Last night was as bad as it has ever been


A simple question that will never be answered satisfactorily: what the fuck happened to transfer deadline day? Did you think this last night? Did you think this as Leroy Fer completed his loan move to Swansea? As Jordan Rhodes completed an on then off then on again transfer to Middlesbrough?

Something broke the back of transfer deadline day and it will never be the same again.

For a time things were good. Jim White became the statesman of a new national holiday. Robinho and Berbatov moved to Manchester on the same day in 2008 – a big bang moment  – and then there was the swaggering flush of deadline day’s imperial phase, which saw a country paralysed as Torres moved to Chelsea and big Andy Carroll went to Liverpool on the same evening. The holiday was diverse, but inclusive. It was as dramatic as those transfers illustrate, but it was also hilarious – who could forget Peter Odemwingie pulling up to Loftus Road in his Range Rover only to be told he couldn’t join QPR? Redknapp explaining through a car window that “wires had been crossed somewhere”? Julian Faubert was loaned to Real Madrid on a deadline day ffs. Julian Faubert. 

Was I the only one who could hear the sound of the barrel scraping as a dead eyed Natalie Sawyer could barely summoned the energy to explain Mathieu Debuchy’s move to Bordeaux?

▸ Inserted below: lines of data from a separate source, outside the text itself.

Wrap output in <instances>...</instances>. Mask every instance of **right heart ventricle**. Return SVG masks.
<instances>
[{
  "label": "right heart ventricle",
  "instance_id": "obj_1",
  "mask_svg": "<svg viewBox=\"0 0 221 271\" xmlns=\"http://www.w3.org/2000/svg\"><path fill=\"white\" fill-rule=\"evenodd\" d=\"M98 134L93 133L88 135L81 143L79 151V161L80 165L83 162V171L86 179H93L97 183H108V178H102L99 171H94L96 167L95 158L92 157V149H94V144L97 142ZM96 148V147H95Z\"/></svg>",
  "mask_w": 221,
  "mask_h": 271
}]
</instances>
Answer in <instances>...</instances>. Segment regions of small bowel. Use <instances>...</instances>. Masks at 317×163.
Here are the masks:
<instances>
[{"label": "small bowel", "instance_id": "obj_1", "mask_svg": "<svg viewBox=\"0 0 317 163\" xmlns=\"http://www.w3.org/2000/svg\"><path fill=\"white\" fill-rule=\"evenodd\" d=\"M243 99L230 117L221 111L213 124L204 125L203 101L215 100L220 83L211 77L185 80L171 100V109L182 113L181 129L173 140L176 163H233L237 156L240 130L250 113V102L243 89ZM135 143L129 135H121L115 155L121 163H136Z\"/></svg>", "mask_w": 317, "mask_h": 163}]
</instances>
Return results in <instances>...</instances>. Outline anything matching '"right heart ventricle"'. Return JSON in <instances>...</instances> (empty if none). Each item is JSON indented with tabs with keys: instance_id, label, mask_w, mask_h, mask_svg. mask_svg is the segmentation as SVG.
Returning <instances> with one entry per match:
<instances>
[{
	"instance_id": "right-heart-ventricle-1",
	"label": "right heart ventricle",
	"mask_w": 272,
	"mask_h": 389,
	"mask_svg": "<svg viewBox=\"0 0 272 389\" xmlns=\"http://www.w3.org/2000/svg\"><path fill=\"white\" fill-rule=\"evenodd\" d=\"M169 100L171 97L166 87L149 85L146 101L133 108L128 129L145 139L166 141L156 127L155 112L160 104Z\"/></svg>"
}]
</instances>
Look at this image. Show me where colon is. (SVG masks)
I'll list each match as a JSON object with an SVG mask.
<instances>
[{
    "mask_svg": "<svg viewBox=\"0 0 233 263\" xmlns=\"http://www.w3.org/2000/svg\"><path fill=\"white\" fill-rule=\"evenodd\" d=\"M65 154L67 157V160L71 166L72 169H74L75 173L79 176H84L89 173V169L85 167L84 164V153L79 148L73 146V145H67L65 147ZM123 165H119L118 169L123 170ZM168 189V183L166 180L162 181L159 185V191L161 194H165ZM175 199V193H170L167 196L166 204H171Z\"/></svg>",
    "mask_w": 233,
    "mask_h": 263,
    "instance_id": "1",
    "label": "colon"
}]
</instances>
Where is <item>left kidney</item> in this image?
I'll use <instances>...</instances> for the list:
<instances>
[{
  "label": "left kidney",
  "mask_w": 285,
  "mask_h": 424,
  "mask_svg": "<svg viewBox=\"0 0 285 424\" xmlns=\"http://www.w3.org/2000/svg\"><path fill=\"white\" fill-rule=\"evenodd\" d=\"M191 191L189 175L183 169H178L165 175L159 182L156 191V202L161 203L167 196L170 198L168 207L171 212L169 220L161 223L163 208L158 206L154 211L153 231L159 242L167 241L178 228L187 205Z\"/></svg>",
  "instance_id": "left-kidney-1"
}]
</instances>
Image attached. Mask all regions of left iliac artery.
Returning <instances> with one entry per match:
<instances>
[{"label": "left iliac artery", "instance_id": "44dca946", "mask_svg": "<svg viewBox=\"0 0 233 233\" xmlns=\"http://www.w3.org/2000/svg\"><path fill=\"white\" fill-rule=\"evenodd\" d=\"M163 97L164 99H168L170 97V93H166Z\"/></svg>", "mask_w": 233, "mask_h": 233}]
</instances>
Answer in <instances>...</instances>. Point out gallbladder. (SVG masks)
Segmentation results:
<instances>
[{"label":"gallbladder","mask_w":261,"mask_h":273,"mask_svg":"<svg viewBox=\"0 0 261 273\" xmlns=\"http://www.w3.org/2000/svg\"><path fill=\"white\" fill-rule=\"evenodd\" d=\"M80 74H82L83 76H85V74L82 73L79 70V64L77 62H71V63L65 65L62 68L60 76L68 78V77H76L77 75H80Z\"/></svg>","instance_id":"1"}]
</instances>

Peter was unhappy and we just laughed

This is my theory.

We have many watershed moments, moments that reach through time. We always remember exactly where we were and what we were doing when they happened. There are a hundred thousand Daily Express mums who could tell you where they were when Princess Diana died. You remember where you were as gunmen rampaged through Paris last year.

And accordingly, deadline day had its own watershed, which I find it hard to forget, but also hard to recall without laughing. It was 2014 and the sun was setting over Merseyside. There was some talk of Tom Cleverley moving to Everton. None of that mattered though. No, what mattered, was the four or five seconds of live television when a grown man, an Everton fan, brandished and proceeded to wave a big purple dildo in Sky Sports News reporter Alan Irwin’s face.

Eras are defined by such moments. Everything that comes after them seems less substantial, less interesting. Transfer deadline day ascended to such a plane of television perfection when Irwin encountered that purple dildo that it has never been right since. Things used to be, said Kanye, now they not. Deadline day once saw a professional reporter warily face down a dildo on live television, now they telling us Eder has left Swansea. It’s not the same.